My physical regimes have changed over the years as new needs have arisen, but there was never a time when I didn't have a routine of one sort or another. As a child I often waited for my mother to tell me to wash my face or brush my teeth, but her chiding didn't negate the fact that these tasks always got taken care of. Looking after my inner self has never been a consistent effort - perhaps because nobody has ever nagged me about it - which is kind of a dismal thought. Should I really have to be cajoled into feeding my hungry soul when too often I'm guilty of over-feeding my body?
Late winter is my least favorite time of the year. I appreciate the warmer temperatures, but hate the dirty snow, mud and damp days that lead up to real springtime - that time of warmth and growth and flowers coming to life. I mention this because I think that at times I allow my soul to go into "late winter mode". I want to feel warm and fuzzy inside without it being a bothersome effort in any way. I want to go directly to a fully blossoming soul without facing my ugly lack of discipline or the cold drizzle of difficulty. When it comes to establishing regular inner beauty routines it's too easy to give in to the whining voice of my inner three year old - "I don't wanna! It's too hard!"

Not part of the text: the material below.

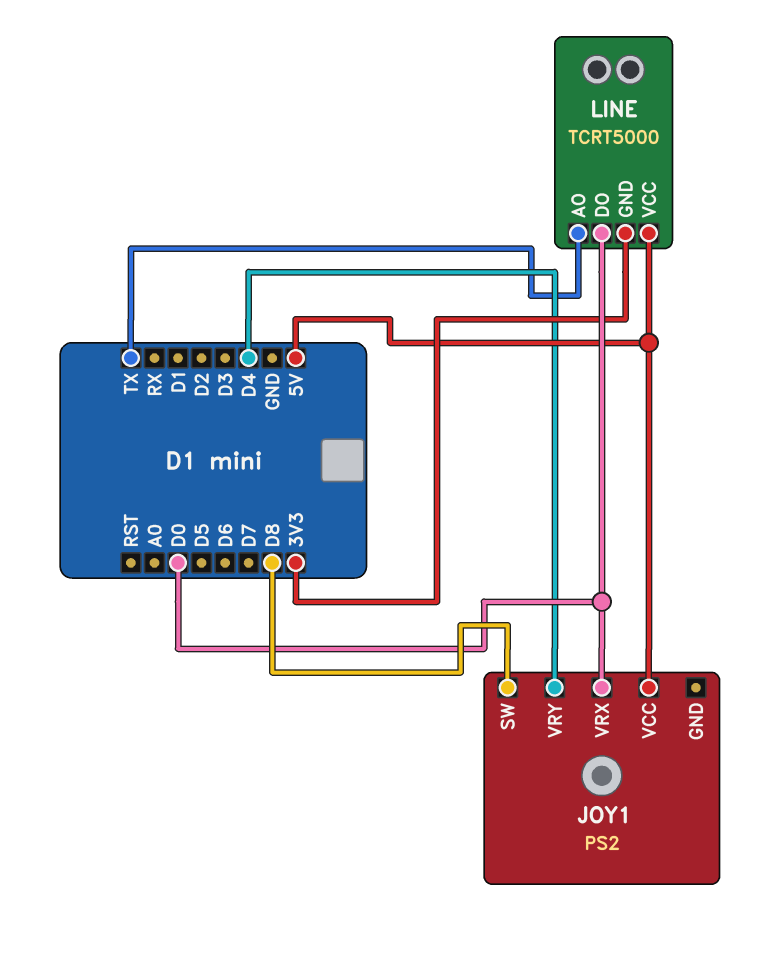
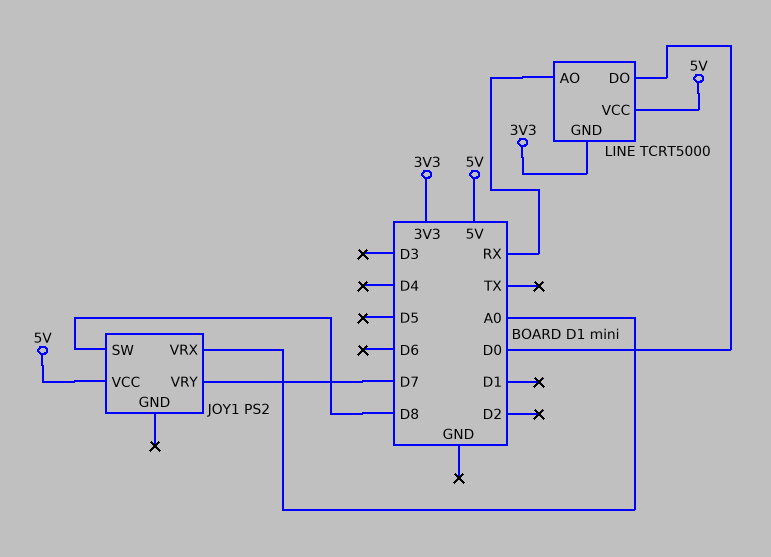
JOY1 pin VRX: D0 -> A0
JOY1 pin VRY: D4 -> D7
LINE pin AO: TX -> RX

It is hard. Not many of us are entirely altruistic, or even naturally generous in our responses to the actions of others. I'm trying to remind myself that people are more often thoughtless than deliberately unkind. I shouldn't take it personally when someone turns the corner when I'm waiting to cross the street or splashes me by driving through a three inch pothole. These people are just distracted by their own problems or in a hurry to get somewhere - they aren't in on some global conspiracy to make my walk unpleasant. But it is hard to keep from muttering under my breath. It often feels too hard to be kind in the face of thoughtlessness.
It's hard to be productive every day and manage my time in soul satisfying ways. It isn't easy to find the discipline to write on a daily basis or engage in other creative endeavors. But it's really easy to waste time looking at real estate online or reading wikipedia whenever a fleeting question passes through my easily distracted mind.
It's hard to remember to be grateful every day and to consciously look for even more things to be grateful for - even when my appliances break down and my world looks chaotic and I'm grumpy and tired. I mean, darn - I might know in my heart just how much I have, but being consistently grateful really can feel like work at times.
It's hard to find ways to serve humanity. It's usually pretty easy to help people I like - but the notion that I might need to extend myself to help those who are less than lovable makes me very uncomfortable.
It's hard to tune in to the little things that I've neglected - like listening to music while doing housework. When did I stop singing into the vacuum hose? Perhaps as my slavish devotion to the treadmill increased in an attempt to do something good for my body, I just got too tired to feed my soul with an impromptu dance party while cleaning the house.
It's hard to take the time to go to the library for fresh books to fuel my mind; to find good entertainment instead of settling for the same old reruns on the telly and wasting time with trivial pursuits online.
I'm getting tired of this bleak late winter of the soul, and looking forward to planting a few fresh shoots and pruning a few more established plantings. After some honest toil, I'm apt to be happier with the person I see in the mirror.
"Hey!" - I hope I'll say to my reflection when I'm as old as my mother (and probably considerably wrinklier) "You're a bit of a crumpled and grimy old girl, but I like your soul. Keep up the hard work!"